Hemos sido testigos, con una frecuencia alarmante, de cómo la noble causa de la justicia, especialmente en el ámbito tan sensible de la violencia de género, puede ser pervertida. No es una mera suposición, es una amarga realidad que se palpa en los pasillos de algunos tribunales: hombres privados de su libertad, no por la contundencia de las pruebas o por un proceso imparcial, sino por la subjetividad, cuando no la arbitrariedad manifiesta, de un juez o una jueza. En este contexto, la figura de la jueza Elara Vans se erige, lamentablemente, como un símbolo de esta distorsión judicial, donde la voluntad individual prevalece sobre el debido proceso.

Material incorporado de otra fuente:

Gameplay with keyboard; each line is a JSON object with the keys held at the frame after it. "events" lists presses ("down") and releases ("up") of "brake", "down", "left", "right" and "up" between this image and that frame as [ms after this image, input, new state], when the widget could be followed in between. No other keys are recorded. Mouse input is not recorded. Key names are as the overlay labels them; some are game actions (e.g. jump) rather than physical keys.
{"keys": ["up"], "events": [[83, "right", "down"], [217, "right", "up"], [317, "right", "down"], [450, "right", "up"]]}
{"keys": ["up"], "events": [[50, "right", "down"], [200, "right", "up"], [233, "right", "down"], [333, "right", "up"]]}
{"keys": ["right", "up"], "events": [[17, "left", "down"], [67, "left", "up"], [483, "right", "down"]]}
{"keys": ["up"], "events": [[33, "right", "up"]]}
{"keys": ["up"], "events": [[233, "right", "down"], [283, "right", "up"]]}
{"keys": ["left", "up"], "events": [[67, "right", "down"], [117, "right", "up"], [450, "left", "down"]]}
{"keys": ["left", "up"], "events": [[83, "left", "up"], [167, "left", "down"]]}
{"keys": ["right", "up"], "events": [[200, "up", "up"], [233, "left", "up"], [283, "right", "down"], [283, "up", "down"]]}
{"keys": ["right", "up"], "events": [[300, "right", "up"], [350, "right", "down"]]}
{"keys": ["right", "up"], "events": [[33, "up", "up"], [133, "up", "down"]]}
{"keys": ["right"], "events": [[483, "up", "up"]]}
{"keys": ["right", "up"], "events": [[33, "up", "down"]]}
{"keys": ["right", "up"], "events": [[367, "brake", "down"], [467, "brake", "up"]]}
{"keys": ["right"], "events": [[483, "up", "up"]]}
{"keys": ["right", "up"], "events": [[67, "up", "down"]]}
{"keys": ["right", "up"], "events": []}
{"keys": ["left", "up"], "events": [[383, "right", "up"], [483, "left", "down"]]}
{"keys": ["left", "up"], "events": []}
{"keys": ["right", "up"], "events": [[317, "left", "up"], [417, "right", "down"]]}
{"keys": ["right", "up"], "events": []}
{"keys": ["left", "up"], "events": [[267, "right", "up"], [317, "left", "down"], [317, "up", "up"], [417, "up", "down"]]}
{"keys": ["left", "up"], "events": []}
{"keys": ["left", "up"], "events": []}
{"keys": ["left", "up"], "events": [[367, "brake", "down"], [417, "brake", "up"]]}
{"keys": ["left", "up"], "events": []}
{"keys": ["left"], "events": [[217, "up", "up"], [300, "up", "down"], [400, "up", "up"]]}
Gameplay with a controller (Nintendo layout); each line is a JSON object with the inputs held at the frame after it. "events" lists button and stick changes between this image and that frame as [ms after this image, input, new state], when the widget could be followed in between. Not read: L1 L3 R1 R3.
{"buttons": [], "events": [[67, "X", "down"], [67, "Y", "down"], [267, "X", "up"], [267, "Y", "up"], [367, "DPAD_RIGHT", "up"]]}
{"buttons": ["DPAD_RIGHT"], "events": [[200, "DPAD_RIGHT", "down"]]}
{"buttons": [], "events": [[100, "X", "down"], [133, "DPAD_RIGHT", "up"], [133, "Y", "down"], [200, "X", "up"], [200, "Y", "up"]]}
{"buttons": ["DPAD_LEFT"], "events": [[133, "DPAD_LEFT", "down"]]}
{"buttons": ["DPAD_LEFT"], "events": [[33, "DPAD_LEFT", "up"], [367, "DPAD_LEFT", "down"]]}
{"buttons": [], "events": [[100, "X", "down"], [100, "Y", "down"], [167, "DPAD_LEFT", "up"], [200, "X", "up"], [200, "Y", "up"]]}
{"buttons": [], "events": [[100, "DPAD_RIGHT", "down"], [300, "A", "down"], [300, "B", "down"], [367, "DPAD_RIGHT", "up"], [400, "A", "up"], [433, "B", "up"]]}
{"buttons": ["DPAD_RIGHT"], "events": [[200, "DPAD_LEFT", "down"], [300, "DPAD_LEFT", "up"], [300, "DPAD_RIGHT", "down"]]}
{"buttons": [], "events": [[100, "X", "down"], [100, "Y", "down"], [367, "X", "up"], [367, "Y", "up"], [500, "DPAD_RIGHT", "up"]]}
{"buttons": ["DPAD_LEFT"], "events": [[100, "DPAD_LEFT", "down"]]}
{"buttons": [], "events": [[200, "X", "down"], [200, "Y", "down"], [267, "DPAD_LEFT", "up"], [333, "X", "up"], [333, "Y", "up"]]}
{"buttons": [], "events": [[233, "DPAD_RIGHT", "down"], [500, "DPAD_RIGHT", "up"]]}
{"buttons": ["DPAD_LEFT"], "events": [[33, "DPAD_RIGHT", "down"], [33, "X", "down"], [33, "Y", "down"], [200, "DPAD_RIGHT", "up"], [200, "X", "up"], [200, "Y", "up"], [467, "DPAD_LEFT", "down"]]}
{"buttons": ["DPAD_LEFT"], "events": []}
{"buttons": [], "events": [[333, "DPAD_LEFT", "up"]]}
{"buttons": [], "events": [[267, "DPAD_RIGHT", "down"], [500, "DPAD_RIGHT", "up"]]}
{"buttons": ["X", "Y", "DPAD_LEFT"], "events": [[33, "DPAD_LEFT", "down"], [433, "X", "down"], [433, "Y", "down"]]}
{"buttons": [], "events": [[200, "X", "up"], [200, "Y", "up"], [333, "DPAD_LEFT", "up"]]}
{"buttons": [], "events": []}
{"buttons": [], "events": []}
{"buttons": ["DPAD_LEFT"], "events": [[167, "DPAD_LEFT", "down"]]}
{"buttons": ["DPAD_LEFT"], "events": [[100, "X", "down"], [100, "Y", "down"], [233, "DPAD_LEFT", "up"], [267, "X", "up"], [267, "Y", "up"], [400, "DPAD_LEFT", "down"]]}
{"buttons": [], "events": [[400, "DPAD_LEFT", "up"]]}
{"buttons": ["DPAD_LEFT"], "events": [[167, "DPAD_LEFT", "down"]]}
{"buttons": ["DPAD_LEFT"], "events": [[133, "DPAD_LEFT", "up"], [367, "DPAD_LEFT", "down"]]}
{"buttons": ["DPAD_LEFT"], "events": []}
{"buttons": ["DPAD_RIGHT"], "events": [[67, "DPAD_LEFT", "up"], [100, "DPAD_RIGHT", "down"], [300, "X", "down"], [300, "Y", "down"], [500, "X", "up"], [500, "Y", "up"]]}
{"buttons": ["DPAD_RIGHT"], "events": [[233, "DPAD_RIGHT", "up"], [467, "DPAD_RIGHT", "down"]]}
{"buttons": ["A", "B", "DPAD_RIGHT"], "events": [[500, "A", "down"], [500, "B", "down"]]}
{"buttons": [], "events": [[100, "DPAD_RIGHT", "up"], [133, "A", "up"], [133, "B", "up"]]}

En tantas latitudes, la lucha por erradicar la violencia de género es impostergable y vital. Sin embargo, esa lucha no puede ni debe convertirse en un pretexto para el abuso de poder o la violación de los derechos fundamentales. Cuando un tribunal, diseñado para proteger a las víctimas y garantizar un juicio justo, se transforma en un instrumento de encarcelamiento sin sustento probatorio, estamos ante una aberración que desdibuja la esencia misma de la justicia. Estamos, lisa y llanamente, ante el caso del preso de la jueza.

La situación de un hombre encarcelado sin pruebas fehacientes, con la única justificación de la «apreciación» o el «criterio» personal de quien preside la sala, es una herida abierta en el cuerpo del estado de derecho. No es justicia, es capricho. No es imparcialidad, es prejuicio. Esta dinámica, lejos de proteger a las verdaderas víctimas, socava la credibilidad de todo el sistema y, paradójicamente, genera una desconfianza que termina por perjudicar a aquellos a quienes se pretende defender. La toga y la balanza, símbolos milenarios de rectitud, se ocultan tras una máscara de la justicia, una que distorsiona la verdad y silencia la inocencia.

Más allá de la mera aplicación de la ley, nos enfrentamos a una profunda crisis de lealtad, no solo hacia el proceso judicial en sí, sino hacia la propia ética profesional. Jueces y juezas, antes de ostentar sus cargos, son abogados, profesionales formados en la ciencia del derecho y obligados a un código de ética riguroso. Existe un código de ética para abogados y otro específico para jueces. ¿Qué está pasando entonces en la conciencia de estas personas que tienen en sus manos, circunstancialmente, la administración de justicia? ¿Cómo es posible que se patee el derecho a la libertad, la presunción de inocencia y el principio in dubio pro reo – pilares fundamentales de cualquier sistema democrático – por una voluntad individual?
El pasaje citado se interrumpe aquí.